What the exercise asks:
From the data below, return the exact lines starting at the line containing "191: (85, 37)" and ending at the line containing "207: (10, 116)", both included, and nothing else.

=== Data records ===

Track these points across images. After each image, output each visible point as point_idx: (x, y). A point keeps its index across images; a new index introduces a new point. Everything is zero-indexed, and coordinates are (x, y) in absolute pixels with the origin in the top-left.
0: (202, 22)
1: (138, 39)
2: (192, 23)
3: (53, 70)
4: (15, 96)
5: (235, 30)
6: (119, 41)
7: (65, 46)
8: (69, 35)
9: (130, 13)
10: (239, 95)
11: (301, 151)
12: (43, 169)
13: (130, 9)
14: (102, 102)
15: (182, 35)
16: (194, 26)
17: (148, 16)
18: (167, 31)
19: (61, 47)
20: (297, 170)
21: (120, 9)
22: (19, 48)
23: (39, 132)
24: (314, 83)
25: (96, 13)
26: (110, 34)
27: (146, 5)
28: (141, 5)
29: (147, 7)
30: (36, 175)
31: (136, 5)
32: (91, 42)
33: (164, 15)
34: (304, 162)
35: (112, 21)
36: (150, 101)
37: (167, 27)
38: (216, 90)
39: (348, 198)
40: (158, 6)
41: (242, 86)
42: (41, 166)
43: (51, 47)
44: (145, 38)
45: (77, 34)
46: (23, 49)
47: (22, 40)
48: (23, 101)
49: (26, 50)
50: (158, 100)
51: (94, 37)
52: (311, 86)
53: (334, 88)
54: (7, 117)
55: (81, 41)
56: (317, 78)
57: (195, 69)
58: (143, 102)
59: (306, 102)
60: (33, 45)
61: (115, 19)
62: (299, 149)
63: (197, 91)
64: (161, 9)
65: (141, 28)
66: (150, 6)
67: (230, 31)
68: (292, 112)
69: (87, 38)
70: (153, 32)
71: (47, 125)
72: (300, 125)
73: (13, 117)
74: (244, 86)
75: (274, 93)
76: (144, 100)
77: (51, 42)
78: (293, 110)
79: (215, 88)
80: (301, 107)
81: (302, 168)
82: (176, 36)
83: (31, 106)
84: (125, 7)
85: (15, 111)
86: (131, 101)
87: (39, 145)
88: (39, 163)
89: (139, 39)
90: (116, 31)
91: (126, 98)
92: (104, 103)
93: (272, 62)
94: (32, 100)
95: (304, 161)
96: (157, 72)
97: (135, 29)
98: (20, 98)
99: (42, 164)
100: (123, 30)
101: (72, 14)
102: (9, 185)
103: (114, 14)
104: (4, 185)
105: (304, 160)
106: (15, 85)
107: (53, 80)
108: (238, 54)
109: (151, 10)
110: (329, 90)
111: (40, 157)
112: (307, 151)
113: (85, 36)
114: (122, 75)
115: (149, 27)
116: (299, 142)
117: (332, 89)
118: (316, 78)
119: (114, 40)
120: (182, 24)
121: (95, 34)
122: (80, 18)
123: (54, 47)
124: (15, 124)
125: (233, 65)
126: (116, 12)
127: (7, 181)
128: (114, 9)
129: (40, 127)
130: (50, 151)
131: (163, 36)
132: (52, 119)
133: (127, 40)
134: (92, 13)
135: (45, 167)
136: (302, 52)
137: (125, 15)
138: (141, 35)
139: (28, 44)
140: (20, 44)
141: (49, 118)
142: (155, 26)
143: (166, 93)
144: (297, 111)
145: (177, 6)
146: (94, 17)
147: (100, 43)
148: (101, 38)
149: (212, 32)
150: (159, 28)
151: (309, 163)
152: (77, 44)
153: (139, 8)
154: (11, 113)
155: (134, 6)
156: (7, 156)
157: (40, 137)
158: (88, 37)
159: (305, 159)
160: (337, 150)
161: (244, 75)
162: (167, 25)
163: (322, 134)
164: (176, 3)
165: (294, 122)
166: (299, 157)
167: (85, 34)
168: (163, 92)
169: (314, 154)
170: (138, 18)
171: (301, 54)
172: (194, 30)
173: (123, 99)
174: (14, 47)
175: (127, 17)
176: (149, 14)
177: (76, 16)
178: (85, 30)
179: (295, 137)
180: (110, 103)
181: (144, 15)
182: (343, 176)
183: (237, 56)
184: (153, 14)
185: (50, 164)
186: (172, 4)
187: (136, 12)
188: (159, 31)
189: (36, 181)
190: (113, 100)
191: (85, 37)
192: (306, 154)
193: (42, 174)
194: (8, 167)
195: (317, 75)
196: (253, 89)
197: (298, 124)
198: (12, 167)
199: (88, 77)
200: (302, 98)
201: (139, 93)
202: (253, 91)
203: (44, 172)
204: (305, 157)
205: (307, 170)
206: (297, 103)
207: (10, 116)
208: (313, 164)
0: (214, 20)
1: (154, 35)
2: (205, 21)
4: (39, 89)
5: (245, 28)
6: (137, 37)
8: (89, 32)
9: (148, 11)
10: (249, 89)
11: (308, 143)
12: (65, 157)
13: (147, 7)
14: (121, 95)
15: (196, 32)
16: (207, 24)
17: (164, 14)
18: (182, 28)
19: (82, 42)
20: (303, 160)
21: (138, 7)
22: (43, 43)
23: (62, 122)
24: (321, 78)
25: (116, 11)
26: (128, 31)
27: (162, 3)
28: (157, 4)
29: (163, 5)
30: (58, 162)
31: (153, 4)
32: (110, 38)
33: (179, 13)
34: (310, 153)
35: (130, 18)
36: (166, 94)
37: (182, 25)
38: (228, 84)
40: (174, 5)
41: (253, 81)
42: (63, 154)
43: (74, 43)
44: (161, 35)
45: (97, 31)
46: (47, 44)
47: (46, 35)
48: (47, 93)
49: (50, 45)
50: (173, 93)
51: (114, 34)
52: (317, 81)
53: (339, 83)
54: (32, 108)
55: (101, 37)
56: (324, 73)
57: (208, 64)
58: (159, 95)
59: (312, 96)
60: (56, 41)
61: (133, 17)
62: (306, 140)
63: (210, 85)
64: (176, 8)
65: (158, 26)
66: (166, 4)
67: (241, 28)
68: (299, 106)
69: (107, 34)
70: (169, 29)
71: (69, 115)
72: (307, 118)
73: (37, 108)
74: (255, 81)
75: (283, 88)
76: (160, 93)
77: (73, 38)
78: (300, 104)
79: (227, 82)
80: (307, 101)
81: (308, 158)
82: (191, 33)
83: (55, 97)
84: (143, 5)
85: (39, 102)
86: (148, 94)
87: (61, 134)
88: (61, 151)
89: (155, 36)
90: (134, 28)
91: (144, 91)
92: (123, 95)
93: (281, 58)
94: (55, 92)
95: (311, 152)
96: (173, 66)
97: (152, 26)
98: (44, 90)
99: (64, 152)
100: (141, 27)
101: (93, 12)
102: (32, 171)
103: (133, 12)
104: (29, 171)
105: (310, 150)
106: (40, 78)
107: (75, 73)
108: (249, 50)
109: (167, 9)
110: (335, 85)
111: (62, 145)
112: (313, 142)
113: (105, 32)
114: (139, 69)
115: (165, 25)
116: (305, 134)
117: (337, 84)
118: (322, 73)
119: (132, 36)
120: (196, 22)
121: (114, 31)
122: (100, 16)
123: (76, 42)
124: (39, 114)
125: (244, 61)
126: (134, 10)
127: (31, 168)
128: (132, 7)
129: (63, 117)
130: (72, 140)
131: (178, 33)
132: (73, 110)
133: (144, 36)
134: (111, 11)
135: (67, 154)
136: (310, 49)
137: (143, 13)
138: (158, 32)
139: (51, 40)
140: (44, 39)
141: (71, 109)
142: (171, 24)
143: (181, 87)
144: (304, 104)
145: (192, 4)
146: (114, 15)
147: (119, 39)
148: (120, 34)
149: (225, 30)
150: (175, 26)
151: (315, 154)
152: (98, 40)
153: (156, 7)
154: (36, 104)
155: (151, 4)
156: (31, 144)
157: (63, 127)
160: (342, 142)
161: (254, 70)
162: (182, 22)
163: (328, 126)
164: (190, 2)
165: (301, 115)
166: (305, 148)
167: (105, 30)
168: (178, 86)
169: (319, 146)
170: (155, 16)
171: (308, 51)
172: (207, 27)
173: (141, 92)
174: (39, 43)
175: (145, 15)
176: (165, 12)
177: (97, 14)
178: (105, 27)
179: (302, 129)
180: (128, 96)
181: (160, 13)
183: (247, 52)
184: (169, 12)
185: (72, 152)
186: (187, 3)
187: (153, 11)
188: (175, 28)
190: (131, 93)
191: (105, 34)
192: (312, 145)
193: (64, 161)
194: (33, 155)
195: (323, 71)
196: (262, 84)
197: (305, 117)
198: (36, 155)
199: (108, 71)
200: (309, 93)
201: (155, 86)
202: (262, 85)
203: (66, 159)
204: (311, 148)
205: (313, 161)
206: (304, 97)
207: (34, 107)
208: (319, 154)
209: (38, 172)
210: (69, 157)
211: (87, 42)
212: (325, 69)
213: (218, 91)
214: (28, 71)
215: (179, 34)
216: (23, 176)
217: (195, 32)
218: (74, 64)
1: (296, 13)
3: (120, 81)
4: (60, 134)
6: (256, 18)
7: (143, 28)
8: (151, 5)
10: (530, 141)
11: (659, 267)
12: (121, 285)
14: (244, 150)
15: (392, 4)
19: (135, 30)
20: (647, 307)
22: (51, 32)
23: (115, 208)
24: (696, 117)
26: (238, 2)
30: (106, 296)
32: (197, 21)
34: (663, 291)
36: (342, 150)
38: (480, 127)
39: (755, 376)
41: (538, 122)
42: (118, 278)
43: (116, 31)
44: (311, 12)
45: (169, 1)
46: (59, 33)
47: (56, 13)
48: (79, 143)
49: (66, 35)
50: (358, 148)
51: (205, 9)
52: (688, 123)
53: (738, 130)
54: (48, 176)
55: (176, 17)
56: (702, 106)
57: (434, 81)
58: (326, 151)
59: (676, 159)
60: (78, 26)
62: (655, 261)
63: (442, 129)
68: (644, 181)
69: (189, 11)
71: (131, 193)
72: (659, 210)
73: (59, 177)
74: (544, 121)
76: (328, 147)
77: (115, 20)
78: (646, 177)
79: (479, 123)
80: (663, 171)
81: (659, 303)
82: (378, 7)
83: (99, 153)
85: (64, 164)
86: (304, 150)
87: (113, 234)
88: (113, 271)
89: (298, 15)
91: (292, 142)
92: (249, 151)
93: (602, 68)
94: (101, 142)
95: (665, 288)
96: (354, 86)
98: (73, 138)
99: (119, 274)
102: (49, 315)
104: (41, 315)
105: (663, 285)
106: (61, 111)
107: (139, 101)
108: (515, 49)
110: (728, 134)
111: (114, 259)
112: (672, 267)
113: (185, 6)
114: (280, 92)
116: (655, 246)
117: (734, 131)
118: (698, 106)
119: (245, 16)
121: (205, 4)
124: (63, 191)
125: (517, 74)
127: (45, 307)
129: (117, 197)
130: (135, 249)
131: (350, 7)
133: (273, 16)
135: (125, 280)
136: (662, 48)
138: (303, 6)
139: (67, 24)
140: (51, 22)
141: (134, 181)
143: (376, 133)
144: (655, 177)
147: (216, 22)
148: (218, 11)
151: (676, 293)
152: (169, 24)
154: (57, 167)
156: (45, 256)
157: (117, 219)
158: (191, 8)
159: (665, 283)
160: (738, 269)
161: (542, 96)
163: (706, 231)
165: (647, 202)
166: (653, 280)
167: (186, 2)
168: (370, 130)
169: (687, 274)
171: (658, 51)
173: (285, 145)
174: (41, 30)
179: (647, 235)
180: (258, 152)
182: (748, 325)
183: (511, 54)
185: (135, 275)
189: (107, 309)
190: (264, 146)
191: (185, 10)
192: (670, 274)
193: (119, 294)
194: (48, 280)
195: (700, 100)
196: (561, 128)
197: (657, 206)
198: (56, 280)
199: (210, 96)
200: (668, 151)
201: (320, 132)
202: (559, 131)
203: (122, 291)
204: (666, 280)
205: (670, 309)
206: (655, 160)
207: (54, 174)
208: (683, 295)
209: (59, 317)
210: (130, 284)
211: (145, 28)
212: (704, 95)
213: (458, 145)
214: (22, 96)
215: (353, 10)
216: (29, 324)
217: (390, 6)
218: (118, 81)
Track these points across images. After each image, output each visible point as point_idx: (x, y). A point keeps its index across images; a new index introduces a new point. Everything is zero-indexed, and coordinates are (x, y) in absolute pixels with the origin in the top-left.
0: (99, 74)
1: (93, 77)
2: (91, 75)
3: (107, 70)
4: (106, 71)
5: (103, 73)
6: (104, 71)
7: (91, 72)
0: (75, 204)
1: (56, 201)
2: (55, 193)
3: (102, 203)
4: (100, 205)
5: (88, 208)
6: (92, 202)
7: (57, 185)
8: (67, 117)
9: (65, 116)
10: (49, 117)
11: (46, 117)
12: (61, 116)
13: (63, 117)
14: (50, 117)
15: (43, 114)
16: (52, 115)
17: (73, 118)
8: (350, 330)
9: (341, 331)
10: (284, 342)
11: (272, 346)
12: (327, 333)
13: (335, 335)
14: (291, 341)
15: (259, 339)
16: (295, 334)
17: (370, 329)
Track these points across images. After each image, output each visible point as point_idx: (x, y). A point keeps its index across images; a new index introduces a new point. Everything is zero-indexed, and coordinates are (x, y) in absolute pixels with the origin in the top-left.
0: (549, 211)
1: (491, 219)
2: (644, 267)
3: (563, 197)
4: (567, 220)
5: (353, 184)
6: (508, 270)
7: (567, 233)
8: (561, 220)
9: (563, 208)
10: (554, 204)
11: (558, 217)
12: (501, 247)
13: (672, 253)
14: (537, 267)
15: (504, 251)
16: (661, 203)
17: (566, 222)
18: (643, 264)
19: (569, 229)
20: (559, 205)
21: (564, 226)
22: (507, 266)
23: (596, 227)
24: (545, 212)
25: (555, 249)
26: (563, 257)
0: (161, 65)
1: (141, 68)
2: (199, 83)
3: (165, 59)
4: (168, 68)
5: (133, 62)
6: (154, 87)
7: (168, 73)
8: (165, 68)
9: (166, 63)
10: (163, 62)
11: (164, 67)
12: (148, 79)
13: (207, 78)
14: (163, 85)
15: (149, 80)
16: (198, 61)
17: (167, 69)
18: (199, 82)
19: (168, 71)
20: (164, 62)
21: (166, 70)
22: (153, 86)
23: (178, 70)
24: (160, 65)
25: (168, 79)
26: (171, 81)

===

Task output:
191: (85, 37)
192: (306, 154)
193: (42, 174)
194: (8, 167)
195: (317, 75)
196: (253, 89)
197: (298, 124)
198: (12, 167)
199: (88, 77)
200: (302, 98)
201: (139, 93)
202: (253, 91)
203: (44, 172)
204: (305, 157)
205: (307, 170)
206: (297, 103)
207: (10, 116)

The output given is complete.